#### ABOUT THIS EXERCISE
Lay out the lines below as a Markdown table with the columns Row and Line, one row per line, numbered from 1, with blank lines skipped. Leave the pictures out of the table.

#### DATA RECORDS
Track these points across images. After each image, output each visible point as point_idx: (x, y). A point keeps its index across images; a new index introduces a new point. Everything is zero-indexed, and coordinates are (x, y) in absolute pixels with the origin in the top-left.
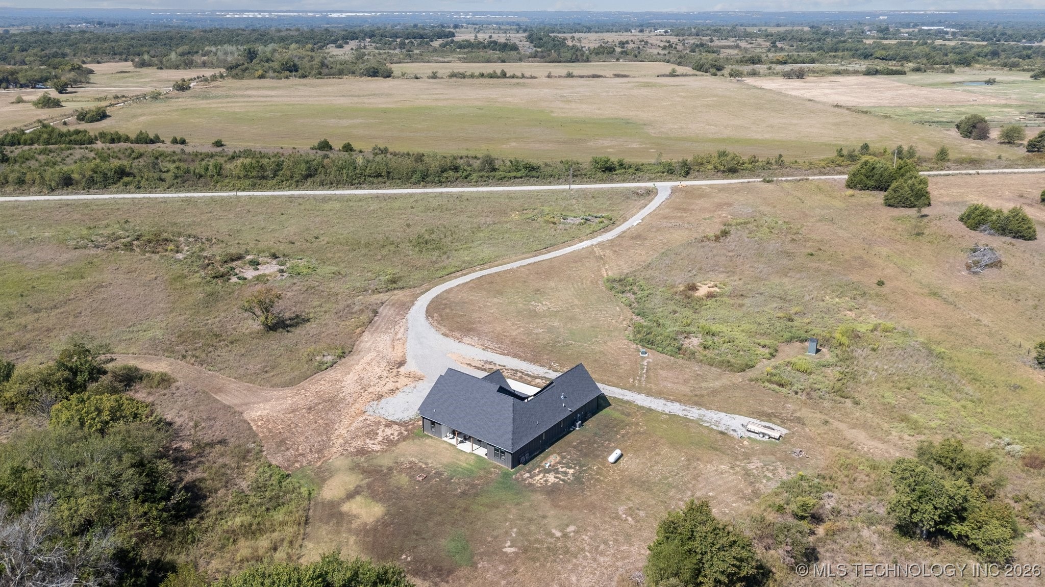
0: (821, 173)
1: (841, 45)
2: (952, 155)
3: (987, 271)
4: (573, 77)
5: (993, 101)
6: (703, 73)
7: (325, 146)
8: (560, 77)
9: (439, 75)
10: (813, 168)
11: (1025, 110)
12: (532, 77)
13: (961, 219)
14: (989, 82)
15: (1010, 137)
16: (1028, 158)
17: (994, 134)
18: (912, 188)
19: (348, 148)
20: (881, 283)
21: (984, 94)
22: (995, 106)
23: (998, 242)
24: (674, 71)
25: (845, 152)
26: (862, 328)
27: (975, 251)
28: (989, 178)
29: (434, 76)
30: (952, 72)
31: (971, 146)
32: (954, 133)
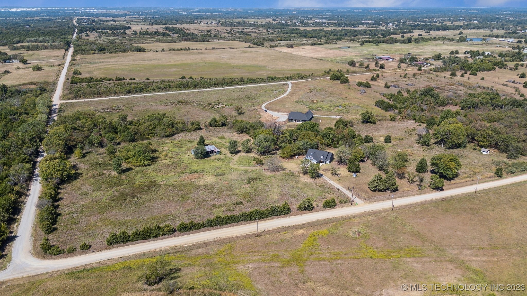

#### SOLUTION TO THE PROBLEM
| Row | Line |
|---|---|
| 1 | Track these points across images. After each image, output each visible point as point_idx: (x, y). A point keeps its index across images; a new index introduces a new point. Everything is zero-indexed, and coordinates are (x, y) in absolute pixels with the origin in the top-left. |
| 2 | 0: (821, 173) |
| 3 | 1: (841, 45) |
| 4 | 2: (952, 155) |
| 5 | 3: (987, 271) |
| 6 | 4: (573, 77) |
| 7 | 5: (993, 101) |
| 8 | 6: (703, 73) |
| 9 | 7: (325, 146) |
| 10 | 8: (560, 77) |
| 11 | 9: (439, 75) |
| 12 | 10: (813, 168) |
| 13 | 11: (1025, 110) |
| 14 | 12: (532, 77) |
| 15 | 13: (961, 219) |
| 16 | 14: (989, 82) |
| 17 | 15: (1010, 137) |
| 18 | 16: (1028, 158) |
| 19 | 17: (994, 134) |
| 20 | 18: (912, 188) |
| 21 | 19: (348, 148) |
| 22 | 20: (881, 283) |
| 23 | 21: (984, 94) |
| 24 | 22: (995, 106) |
| 25 | 23: (998, 242) |
| 26 | 24: (674, 71) |
| 27 | 25: (845, 152) |
| 28 | 26: (862, 328) |
| 29 | 27: (975, 251) |
| 30 | 28: (989, 178) |
| 31 | 29: (434, 76) |
| 32 | 30: (952, 72) |
| 33 | 31: (971, 146) |
| 34 | 32: (954, 133) |